■ TEXTO FORNECIDO:
Nada menos brasileiro que a divisão artificial que vem se levantando por motivos políticos entre os apoiadores remanescentes do falecido governo petista e aqueles que, como eu, ficam felizes ao vê-lo na lata de lixo da história, que é o seu lugar. Note-se: minha revolta é com o desgoverno, com a roubalheira desenfreada, com o uso de recursos públicos brasileiros para bancar ditaduras “amigas” e todo o resto da infinita ladainha de malfeitos petistas. Não tenho nada contra os eleitores do Lula, assim como não tenho nada contra fãs de gêneros de música que não me agradam.
Mas infelizmente esta não está sendo a prática da moda. Em parte por conta dos algoritmos das redes sociais, que procuram esconder de nós qualquer coisa da qual possamos discordar, e em parte – importante! – por imitação da divisiva política americana, a demonização mútua de “petralhas” e “coxinhas” está fazendo muito mal ao Brasil. No contexto americano, cada grupo acredita em uma listinha diferente de “mandamentos” que estariam ao alcance da lógica – e, portanto, quem não acredita neles é burro, incapaz de pensar logicamente, ou malvado ao ponto de entender os mandamentos e ir contra eles. Quando o adversário ou, pior ainda, o apoiador do adversário é necessariamente burro ou mal-intencionado, não há jeito de conversar.

■ EXERCÍCIOS:
A – Responda sobre o texto da divisão política no Brasil:
(i) Com quem quem escreve compara os eleitores do Lula, contra os quais diz não ter nada?
(ii) Que dois motivos o texto dá para a demonização mútua de "petralhas" e "coxinhas"?
(iii) No contexto americano, como cada grupo enxerga quem não acredita na sua listinha de "mandamentos"?
B – Prolongue o texto sobre a divisão política no Brasil a partir do ponto em que ele termina.

Textos extraídos de cada página
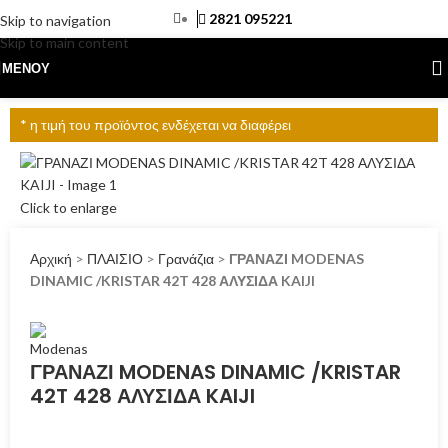
2821 095221
Skip to navigation
Skip to main content
ΜΕΝΟΎ
* η τιμή του προϊόντος ενδέχεται να διαφέρει
Click to enlarge
Αρχική
>
ΠΛΑΙΣΙΟ
>
Γρανάζια
>
ΓΡΑΝΑΖΙ MODENAS
DINAMIC /KRISTAR 42T 428 ΑΛΥΣΙΔΑ KAIJI
ΓΡΑΝΑΖΙ MODENAS DINAMIC /KRISTAR
42T 428 ΑΛΥΣΙΔΑ KAIJI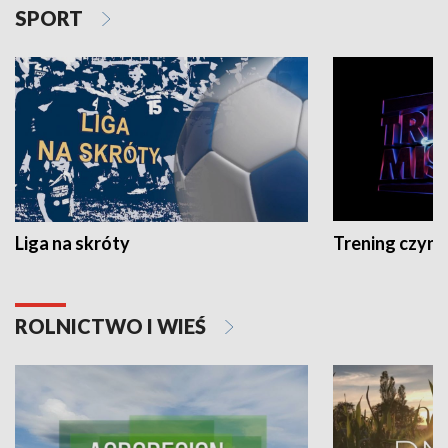
SPORT
Liga na skróty
Trening czyni 
ROLNICTWO I WIEŚ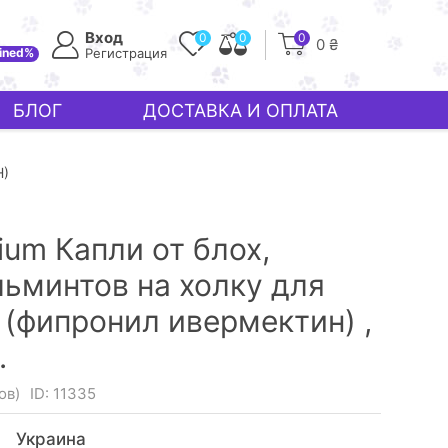
Вход
0
0
0
0 ₴
ined%
Регистрация
БЛОГ
ДОСТАВКА И ОПЛАТА
Н)
ium Капли от блох,
льминтов на холку для
г (фипронил ивермектин) ,
.
ов)
ID: 11335
Украина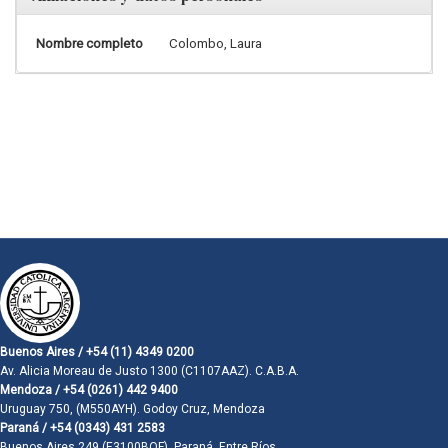
Nombre completo
Colombo, Laura
Buenos Aires / +54 (11) 4349 0200
Av. Alicia Moreau de Justo 1300 (C1107AAZ). C.A.B.A.
Mendoza / +54 (0261) 442 9400
Uruguay 750, (M550AYH). Godoy Cruz, Mendoza
Paraná / +54 (0343) 431 2583
Buenos Aires 249 (E3100BQF). Paraná, Entre Ríos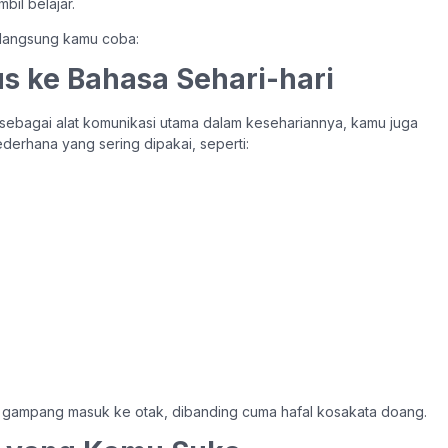
mbil belajar.
 langsung kamu coba:
kus ke Bahasa Sehari-hari
ebagai alat komunikasi utama dalam kesehariannya, kamu juga
ederhana yang sering dipakai, seperti:
ih gampang masuk ke otak, dibanding cuma hafal kosakata doang.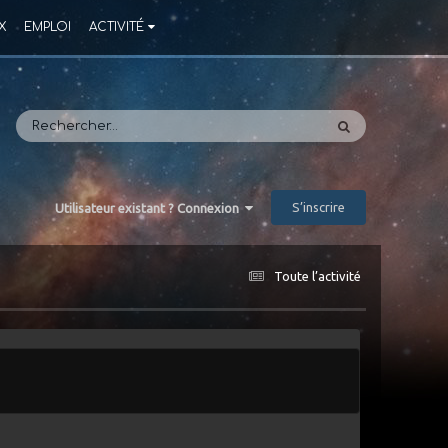
X
EMPLOI
ACTIVITÉ
S’inscrire
Utilisateur existant ? Connexion
Toute l’activité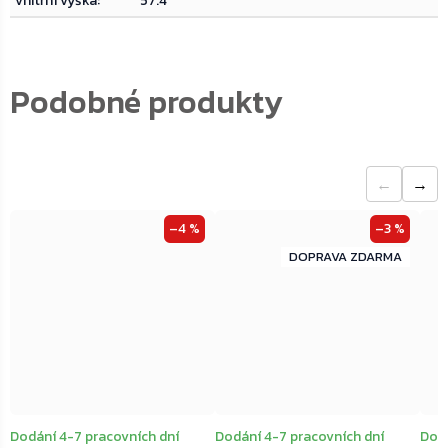
vnitřní výška
:
57.4
←
→
–4 %
–3 %
ZDARMA
ZDARMA
Dodání 4-7 pracovních dní
Dodání 4-7 pracovních dní
Dodá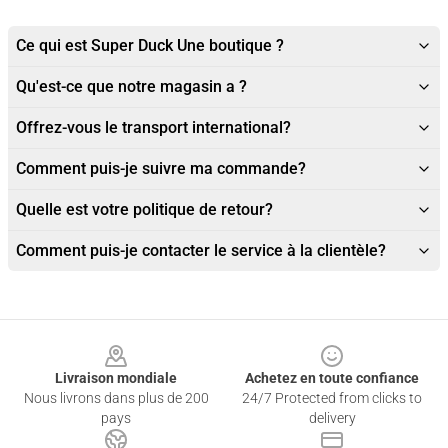
Ce qui est Super Duck Une boutique ?
Qu'est-ce que notre magasin a ?
Offrez-vous le transport international?
Comment puis-je suivre ma commande?
Quelle est votre politique de retour?
Comment puis-je contacter le service à la clientèle?
Footer
Livraison mondiale
Achetez en toute confiance
Nous livrons dans plus de 200
24/7 Protected from clicks to
pays
delivery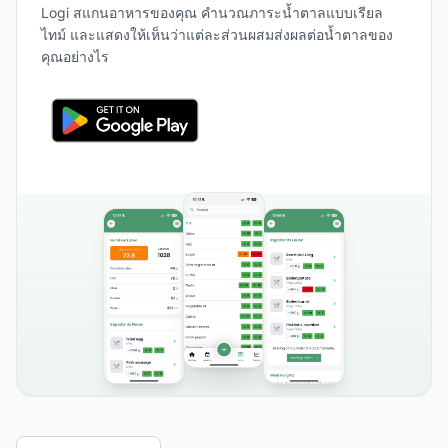
Logi สแกนอาหารของคุณ คำนวณภาระน้ำตาลแบบเรียล
ไทม์ และแสดงให้เห็นว่าแต่ละส่วนผสมส่งผลต่อน้ำตาลของ
คุณอย่างไร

■ RESPOSTAS:
A –
(i) Com fãs de gêneros de música que não agradam a quem escreve.
(ii) Os algoritmos das redes sociais, que procuram esconder de nós aquilo de que podemos discordar, e a imitação da política americana, que é divisiva.
(iii) Como burro, incapaz de pensar logicamente, ou como malvado a ponto de entender os mandamentos e ir contra eles.

B –
A demonização mútua de “petralhas” e “coxinhas” está fazendo muito mal ao Brasil
Mas conversar é o que nós, brasileiros, fazemos melhor. Enquanto a colônia espanhola ao nosso redor quebrou-se em pedacinhos inimigos uns do outros, o Brasil se manteve inteiro justamente por conta desta nossa capacidade de conversar, de lidar com o contraditório, de rir das diferenças e tomar juntos uma cerveja falando de outra coisa. Aqui a independência é feita pelo filho do rei, e a República é proclamada por um monarquista. Não achamos que quem pensa diferente seja necessariamente burro nem mal-intencionado. Sabemos reconhecer as diferenças e lidar com elas sem traumas. Sabemos até mesmo que é perfeitamente possível que os burros sejamos nós mesmos.
O mecanismo mental americano, ao contrário, é divisivo ao extremo. Trata-se, não podemos esquecer, de um país que praticamente começou com uma Guerra Civil extremamente sanguinária. A divisão, o embate aberto e sem tréguas, está no seu DNA cultural. É o oposto do nosso. Aqui entramos a contragosto nas guerras dos outros, e quando fazemos guerra estamos mais interessados em aventuras para contar aos amigos que na própria vitória. Esta é a nossa riqueza. Somos um país que sabe viver e sabe respeitar e submergir as diferenças num mar de compreensão. Ninguém aqui é 100% preto ou 100% branco, ninguém aqui nem sequer pode arvorar-se completamente puro em qualquer quesito louco que se queira. Somos uma nação de vira-latas, graças a Deus.